- Genre: Comedy
- Created by: Claude Brooks Linda M. Yearwood
- Starring: Claude Brooks Tembi Locke Jennifer Aspen Matt Champagne Anthony C. Hall James Wong Larry Hankin
- Country of origin: United States
- Original language: English
- No. of seasons: 1
- No. of episodes: 13 (4 unaired)

Production
- Executive producers: Bill Boulware Claude Brooks
- Producers: Jay Abramowitz David Menteer
- Running time: 22 minutes
- Production company: Paramount Television

Original release
- Network: USA Network
- Release: January 5 – March 2, 1997

= Claude's Crib =

Claude's Crib is an American comedy television series created by Claude Brooks and Linda M. Yearwood.

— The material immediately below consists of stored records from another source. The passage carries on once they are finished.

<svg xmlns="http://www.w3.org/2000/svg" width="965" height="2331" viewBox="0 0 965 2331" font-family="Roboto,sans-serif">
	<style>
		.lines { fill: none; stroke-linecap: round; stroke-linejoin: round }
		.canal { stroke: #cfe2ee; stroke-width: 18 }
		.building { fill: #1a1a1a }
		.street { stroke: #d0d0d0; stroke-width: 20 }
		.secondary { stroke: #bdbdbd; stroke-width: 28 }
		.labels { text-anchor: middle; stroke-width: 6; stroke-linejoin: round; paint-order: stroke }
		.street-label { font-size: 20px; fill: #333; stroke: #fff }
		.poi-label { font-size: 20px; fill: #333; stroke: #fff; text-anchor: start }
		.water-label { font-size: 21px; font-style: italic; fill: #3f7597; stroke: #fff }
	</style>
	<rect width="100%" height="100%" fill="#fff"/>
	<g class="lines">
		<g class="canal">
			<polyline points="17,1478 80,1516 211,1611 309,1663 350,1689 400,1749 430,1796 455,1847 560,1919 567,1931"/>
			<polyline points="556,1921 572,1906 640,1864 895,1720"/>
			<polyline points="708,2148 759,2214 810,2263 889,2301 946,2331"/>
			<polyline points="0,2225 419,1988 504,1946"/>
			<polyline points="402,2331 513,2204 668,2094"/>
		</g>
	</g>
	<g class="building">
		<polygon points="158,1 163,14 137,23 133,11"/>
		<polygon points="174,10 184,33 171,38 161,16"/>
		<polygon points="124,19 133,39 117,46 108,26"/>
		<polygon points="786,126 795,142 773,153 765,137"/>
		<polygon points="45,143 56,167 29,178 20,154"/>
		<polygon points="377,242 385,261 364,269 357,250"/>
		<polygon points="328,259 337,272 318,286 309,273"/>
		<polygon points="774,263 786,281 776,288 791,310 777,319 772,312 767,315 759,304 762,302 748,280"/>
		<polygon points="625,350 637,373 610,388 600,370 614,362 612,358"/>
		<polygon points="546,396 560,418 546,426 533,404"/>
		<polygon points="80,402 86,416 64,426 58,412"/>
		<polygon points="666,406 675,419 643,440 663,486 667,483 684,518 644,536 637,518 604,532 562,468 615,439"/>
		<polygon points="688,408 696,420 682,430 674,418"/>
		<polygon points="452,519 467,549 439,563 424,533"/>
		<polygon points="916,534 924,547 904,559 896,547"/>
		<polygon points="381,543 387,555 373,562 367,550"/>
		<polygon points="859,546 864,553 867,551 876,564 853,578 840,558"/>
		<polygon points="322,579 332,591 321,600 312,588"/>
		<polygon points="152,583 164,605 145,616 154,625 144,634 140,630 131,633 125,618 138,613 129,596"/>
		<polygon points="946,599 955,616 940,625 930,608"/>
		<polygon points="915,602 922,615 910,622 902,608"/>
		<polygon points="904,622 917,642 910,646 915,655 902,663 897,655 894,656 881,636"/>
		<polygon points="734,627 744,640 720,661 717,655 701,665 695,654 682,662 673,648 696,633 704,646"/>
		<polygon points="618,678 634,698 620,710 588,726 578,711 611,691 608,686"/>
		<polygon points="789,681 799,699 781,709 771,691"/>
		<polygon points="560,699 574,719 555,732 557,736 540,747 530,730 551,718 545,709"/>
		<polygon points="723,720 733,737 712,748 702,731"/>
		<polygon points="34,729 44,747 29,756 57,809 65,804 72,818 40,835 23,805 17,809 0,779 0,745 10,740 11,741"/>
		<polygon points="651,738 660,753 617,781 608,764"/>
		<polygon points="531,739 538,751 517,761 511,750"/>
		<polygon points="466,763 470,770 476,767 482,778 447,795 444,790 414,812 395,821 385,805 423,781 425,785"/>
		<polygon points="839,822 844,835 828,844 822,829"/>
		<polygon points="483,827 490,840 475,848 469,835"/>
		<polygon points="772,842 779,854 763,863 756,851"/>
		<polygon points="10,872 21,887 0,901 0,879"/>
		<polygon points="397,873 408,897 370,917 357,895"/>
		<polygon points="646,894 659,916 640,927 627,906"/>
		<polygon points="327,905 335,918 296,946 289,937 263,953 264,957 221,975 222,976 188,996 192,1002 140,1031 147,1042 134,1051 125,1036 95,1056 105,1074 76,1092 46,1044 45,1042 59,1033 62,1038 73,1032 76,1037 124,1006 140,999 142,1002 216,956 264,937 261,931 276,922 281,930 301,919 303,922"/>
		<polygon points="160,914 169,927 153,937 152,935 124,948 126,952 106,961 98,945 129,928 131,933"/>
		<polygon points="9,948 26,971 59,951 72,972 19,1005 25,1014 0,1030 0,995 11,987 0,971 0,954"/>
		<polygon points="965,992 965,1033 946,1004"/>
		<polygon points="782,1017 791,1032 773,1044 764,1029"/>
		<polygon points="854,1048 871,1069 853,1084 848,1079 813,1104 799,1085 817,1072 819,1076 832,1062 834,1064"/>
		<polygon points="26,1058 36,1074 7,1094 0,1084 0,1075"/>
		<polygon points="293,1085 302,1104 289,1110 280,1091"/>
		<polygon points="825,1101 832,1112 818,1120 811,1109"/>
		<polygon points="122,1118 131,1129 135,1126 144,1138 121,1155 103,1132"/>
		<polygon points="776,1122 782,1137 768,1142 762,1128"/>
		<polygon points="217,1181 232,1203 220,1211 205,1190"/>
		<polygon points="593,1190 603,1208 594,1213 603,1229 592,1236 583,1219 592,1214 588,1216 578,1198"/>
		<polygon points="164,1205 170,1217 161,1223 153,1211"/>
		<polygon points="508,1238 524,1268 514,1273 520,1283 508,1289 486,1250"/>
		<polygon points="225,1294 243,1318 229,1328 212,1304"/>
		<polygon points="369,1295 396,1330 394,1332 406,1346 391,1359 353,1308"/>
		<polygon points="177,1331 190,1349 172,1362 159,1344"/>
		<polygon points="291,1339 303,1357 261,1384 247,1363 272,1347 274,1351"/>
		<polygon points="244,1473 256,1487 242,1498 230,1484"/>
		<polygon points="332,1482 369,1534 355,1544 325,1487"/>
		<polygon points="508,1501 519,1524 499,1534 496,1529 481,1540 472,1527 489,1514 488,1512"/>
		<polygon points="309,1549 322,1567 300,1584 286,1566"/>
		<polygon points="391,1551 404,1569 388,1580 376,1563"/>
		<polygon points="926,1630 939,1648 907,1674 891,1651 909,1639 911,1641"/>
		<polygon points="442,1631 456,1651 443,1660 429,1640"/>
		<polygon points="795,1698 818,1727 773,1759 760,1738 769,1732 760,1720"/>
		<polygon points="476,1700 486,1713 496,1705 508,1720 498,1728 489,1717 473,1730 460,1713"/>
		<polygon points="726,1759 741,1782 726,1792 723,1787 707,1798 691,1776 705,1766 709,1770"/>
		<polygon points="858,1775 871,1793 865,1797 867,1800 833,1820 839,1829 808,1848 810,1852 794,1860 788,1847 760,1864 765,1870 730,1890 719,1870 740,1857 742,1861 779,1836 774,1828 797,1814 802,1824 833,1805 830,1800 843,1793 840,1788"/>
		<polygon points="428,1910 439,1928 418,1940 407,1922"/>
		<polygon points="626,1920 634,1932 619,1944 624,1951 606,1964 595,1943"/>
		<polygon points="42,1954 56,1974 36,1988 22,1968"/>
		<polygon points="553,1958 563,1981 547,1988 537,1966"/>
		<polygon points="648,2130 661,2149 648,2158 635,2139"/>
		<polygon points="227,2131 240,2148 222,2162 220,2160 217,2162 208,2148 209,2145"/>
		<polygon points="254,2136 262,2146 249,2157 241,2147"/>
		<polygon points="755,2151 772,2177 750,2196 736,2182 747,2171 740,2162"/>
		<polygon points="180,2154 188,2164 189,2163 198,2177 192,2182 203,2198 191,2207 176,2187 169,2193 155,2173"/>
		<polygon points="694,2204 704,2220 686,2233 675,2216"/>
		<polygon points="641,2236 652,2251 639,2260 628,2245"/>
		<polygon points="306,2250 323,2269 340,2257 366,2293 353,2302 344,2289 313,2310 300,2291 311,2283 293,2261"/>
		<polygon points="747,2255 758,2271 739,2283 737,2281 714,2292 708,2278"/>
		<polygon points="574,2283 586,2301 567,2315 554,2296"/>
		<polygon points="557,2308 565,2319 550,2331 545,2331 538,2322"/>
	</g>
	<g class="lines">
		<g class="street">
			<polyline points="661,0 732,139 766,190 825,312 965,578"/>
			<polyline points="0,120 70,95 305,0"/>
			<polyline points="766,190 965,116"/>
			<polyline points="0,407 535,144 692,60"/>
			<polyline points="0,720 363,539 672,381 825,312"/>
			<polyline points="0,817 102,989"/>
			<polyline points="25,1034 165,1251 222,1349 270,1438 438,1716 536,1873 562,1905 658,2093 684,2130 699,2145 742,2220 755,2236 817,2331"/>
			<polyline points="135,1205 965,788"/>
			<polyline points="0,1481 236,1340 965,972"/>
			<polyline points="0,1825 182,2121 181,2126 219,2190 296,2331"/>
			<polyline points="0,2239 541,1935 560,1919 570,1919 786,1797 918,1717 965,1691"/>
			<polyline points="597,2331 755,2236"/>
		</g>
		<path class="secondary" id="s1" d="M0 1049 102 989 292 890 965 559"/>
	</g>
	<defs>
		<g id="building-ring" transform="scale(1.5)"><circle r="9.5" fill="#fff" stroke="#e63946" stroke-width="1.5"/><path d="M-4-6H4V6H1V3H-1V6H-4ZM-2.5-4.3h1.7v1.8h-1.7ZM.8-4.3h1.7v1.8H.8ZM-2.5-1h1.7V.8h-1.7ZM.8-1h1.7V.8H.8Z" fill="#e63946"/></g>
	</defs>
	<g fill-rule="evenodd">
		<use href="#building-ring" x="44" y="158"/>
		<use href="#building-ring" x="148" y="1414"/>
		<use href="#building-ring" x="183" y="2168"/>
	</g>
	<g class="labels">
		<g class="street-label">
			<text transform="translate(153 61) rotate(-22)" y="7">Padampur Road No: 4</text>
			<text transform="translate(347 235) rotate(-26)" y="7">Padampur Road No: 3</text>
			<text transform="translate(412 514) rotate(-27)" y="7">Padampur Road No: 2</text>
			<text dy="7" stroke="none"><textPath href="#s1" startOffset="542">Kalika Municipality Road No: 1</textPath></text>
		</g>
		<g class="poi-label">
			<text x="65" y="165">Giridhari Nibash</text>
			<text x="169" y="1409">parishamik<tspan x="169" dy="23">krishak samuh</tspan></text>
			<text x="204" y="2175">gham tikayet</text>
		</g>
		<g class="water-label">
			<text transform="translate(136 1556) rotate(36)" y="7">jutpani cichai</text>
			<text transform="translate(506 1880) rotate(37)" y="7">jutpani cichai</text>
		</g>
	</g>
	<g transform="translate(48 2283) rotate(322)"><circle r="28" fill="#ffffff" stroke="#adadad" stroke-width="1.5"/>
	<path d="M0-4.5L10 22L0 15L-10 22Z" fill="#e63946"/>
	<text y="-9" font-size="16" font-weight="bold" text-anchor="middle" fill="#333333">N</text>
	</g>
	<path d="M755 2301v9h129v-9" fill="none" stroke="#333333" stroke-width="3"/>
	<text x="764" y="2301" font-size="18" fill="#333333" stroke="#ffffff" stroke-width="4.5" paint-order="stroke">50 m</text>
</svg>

The series stars Claude Brooks, Tembi Locke, Jennifer Aspen, Matt Champagne, Anthony C. Hall, James Wong and Larry Hankin. The series aired on USA Network from January 5, 1997, to March 2, 1997.

==Premise==
Claude DuPree was living the high life as a DJ and a sex fiend until one day he learns that his grandmother had died. He inherits her house she left behind and becomes the new landlord. He is now responsible for keeping the house well-maintained and keeping tabs on his new, multi-racial tenants paying the rent, among other things.

==Cast==
- Claude Brooks as Claude DuPree
- Tembi Locke as Kaylene Johnson
- Jennifer Aspen as Julie West
- Matt Champagne as Bailey Wilkerson
- Anthony C. Hall as "Shorty" Lattimore
- James Wong as Desmond "Des" Fong
- Larry Hankin as Al Potts

==Episodes==

| No. | Title | Directed by | Written by | Original release date |
|---|---|---|---|---|
| 1 | "Pilot" | Rob Schiller | Brian Gewirtz | January 5, 1997 |
| 2 | "Room Without a Clue" | Unknown | Brian Gewirtz | January 12, 1997 |
| 3 | "Trading Places" | Unknown | Brian Gewirtz | January 19, 1997 |
| 4 | "Don't Bet on It" | Unknown | Brian Gewirtz | January 26, 1997 |
| 5 | "It Didn't Happen One Night" | Unknown | Brian Gewirtz | February 2, 1997 |
| 6 | "Cupid Is as Cupid Does" | Unknown | Jay Abramowitz & Brian Gewirtz | February 9, 1997 |
| 7 | "Absence of Alice" | Unknown | Brian Gewirtz | February 16, 1997 |
| 8 | "Clothes Encounter" | Unknown | Brian Gewirtz | February 23, 1997 |
| 9 | "It's a Rap" | Unknown | Jay Abramowitz & Brian Gewirtz | March 2, 1997 |
| 10 | "The Shorty End of the Stick" | N/A | N/A | Unaired |
| 11 | "Eastside, Westside Story" | N/A | N/A | Unaired |
| 12 | "Be That as It May" | N/A | N/A | Unaired |
| 13 | "Local Hero" | N/A | N/A | Unaired |

==Slogan==

- Claude always had big plans. Being a landlord was NOT one of them.